### THE EXERCISE
The passage on the concert and the Holy Alliance refers to other chapters of its book. List each chapter it mentions and state what the passage credits that chapter with.

### SOURCE EXTRACT

==============================

While liberal institutionalists have generally avoided discussion of security institutions, one could still conceptualize both the concert and the Holy Alliance as regimes, without any reference to identity. There is a case to be made for this argument. Certainly states can cooperate to achieve mutual gains without sharing a common identity. Indeed, the appeal of institutionalist theories is their minimalism; they only require an overlapping interest to account for the creation of a regime. At the same time, the evidence presented in the cases suggest that this is insufficient for several reasons.

First, the level of commitment and cohesion required to maintain the concert and the Holy Alliance was far greater than that which can be explained by a simple regime. These institutions went beyond coordinating policies in given issue areas. They were based on the idea that there was some common good that superseded (and was not just consistent with) individual interest. 11   While regimes are reducible to the sum total of individual interest, chapter 3 suggests that the great power and monarchic communities each had an existence independent of its individual members. Both the concert and the alliance constituted social groups as defined in chapter 2, something that goes beyond regimes.

Second, the nature of the discourse suggests that the members also viewed themselves as constituting a unique group. The great powers and monarchs distinguished themselves as a group from the other states of Europe and spoke in terms that went beyond simple mutual interest. The norms and social roles were not only functional mechanisms for regulating behavior, they helped to create new categories of actors (great power monarchs) with expectations that went beyond those of other sovereign states.

Finally, the study suggests possibilities for future research. First, a deeper examination of domestic politics would provide a better understanding of the tension between transnational solidarity and domestic parochialism. This book focused primarily on systemic variables by examining how the interaction between state elites can lead to the development of transnational identities. To accomplish this, I held domestic politics constant by assuming that the elites of the ruling coalition represent the outcome of domestic political struggle. This was useful for examining the link between process and structure. Still, at least part of the variance in identity can be explained by this struggle and thus it would be useful to bring these processes into the picture. While chapter 4 did offer a greater focus on the internal dynamics of the German states, a more sustained study could only increase our knowledge.

==============================

### RECORDED INFORMATION
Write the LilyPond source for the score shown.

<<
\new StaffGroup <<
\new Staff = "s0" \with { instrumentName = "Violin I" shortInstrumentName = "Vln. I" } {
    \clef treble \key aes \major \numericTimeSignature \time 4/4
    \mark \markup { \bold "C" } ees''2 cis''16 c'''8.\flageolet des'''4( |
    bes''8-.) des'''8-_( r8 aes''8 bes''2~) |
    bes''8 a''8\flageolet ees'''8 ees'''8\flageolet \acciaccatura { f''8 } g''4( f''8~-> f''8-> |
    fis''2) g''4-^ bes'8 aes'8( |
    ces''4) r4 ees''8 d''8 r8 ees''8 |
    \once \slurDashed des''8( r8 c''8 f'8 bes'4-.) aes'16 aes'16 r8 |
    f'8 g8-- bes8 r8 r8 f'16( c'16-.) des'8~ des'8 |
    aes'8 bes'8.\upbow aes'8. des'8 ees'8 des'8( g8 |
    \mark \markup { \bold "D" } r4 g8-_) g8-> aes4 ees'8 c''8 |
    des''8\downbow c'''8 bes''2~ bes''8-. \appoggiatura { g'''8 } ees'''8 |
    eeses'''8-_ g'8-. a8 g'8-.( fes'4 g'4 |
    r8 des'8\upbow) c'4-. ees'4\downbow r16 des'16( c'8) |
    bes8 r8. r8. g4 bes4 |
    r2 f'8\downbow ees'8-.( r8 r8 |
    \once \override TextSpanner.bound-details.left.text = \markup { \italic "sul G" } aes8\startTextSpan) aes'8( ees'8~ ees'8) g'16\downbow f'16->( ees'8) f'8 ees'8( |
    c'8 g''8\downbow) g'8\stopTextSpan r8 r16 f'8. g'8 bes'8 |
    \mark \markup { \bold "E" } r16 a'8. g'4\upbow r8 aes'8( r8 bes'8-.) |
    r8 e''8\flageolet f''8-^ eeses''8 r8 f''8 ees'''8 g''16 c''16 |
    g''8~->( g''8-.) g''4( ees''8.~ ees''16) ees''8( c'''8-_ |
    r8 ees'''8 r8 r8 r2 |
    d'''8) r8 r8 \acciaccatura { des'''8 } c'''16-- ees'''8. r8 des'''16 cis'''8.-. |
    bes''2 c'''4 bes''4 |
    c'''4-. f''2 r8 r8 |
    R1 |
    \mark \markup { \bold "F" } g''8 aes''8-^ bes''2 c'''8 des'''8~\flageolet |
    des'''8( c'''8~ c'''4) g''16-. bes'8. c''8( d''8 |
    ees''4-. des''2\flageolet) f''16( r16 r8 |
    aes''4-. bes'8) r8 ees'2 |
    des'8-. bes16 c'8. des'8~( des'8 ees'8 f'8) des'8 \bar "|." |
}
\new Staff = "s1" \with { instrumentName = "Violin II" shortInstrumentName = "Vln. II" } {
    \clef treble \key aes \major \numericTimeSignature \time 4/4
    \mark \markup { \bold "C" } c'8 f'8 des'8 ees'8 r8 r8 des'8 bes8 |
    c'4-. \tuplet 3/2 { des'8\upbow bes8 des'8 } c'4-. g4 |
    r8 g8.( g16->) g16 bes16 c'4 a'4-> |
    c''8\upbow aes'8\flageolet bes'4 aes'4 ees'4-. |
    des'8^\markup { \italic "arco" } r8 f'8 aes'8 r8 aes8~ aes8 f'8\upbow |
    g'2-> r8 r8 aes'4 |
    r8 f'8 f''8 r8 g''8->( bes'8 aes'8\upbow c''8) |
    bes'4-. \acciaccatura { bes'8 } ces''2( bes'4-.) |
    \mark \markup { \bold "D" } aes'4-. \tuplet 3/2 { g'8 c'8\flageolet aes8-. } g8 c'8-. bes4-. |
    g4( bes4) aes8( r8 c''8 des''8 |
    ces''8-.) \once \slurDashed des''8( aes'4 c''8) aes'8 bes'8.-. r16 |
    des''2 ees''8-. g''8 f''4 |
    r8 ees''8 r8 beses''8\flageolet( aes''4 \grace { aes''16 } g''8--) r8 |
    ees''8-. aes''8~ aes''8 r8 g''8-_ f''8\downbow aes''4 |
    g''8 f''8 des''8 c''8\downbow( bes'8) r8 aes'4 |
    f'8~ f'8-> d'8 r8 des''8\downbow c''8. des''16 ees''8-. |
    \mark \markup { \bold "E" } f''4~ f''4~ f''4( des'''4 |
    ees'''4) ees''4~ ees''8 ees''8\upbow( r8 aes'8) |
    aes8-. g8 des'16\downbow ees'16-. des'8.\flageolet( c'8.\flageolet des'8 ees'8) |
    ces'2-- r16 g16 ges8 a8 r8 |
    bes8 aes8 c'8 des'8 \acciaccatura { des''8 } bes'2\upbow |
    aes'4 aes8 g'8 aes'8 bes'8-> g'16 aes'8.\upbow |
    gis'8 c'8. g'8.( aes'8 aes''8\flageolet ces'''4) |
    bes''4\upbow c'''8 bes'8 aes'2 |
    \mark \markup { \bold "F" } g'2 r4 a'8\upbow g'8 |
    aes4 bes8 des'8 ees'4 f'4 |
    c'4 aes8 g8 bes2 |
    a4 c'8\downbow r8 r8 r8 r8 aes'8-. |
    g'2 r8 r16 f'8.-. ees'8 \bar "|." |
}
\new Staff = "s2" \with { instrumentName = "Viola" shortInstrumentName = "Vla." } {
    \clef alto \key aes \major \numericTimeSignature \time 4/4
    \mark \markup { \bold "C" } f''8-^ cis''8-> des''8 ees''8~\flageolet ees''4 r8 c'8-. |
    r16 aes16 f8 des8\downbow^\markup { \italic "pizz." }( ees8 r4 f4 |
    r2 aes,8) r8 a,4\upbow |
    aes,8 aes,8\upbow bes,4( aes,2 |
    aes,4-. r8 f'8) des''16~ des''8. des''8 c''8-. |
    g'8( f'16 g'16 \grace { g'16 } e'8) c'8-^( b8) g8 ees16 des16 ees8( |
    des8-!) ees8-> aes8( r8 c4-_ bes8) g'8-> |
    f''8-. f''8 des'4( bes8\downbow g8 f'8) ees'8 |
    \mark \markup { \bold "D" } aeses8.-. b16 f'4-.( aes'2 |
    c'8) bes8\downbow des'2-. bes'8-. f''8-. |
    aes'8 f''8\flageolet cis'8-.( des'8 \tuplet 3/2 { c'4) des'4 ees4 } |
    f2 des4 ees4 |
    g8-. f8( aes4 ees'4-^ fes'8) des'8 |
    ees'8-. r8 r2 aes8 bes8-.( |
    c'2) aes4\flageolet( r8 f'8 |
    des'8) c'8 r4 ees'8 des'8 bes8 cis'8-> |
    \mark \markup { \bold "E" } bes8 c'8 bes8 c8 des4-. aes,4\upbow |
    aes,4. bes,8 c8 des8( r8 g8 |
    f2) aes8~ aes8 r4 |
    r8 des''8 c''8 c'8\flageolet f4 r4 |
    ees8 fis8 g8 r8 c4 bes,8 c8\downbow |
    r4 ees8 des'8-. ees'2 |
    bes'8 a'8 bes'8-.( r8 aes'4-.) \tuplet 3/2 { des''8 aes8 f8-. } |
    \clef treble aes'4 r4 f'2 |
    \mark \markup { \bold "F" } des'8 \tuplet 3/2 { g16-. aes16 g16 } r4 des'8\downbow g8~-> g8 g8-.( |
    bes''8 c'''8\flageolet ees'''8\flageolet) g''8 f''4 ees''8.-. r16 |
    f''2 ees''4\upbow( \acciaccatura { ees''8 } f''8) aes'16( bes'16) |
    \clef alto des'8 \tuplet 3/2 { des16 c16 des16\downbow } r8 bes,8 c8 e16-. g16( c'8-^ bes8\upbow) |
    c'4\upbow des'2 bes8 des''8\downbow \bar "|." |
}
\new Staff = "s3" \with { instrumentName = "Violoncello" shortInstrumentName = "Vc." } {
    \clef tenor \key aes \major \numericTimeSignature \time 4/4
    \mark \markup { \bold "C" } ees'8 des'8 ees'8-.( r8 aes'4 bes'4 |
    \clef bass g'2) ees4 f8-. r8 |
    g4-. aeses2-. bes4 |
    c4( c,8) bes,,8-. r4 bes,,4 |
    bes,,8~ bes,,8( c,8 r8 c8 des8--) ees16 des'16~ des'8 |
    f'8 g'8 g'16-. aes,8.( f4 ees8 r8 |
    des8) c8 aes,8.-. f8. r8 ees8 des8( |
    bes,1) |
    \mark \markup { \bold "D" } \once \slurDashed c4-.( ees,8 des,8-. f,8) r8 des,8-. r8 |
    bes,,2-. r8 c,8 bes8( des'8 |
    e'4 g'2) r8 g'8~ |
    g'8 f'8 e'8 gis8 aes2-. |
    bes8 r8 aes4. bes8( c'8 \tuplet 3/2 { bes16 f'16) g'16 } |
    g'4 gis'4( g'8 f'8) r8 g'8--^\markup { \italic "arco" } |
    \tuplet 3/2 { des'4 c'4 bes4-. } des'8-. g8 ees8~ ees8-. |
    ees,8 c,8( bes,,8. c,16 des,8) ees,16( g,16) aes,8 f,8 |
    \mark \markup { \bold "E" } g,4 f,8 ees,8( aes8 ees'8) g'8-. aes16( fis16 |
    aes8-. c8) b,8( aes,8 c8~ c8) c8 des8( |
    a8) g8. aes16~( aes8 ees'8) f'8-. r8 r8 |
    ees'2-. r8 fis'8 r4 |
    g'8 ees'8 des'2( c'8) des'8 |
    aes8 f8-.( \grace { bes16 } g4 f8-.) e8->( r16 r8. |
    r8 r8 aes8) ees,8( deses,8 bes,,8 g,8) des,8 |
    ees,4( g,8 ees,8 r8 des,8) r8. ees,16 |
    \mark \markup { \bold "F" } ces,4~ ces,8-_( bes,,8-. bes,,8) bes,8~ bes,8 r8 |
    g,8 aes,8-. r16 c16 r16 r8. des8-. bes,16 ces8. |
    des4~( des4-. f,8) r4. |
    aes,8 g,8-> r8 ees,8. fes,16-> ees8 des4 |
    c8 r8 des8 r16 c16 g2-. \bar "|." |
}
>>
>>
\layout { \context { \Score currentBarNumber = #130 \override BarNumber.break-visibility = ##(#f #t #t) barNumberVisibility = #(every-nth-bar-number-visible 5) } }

==============================

### THE SOLUTION
- Chapter 3 suggests that the great power and monarchic communities each had an existence independent of their individual members.
- Chapter 2 defines the social groups that the concert and the alliance constituted.
- Chapter 4 offered a greater focus on the internal dynamics of the German states.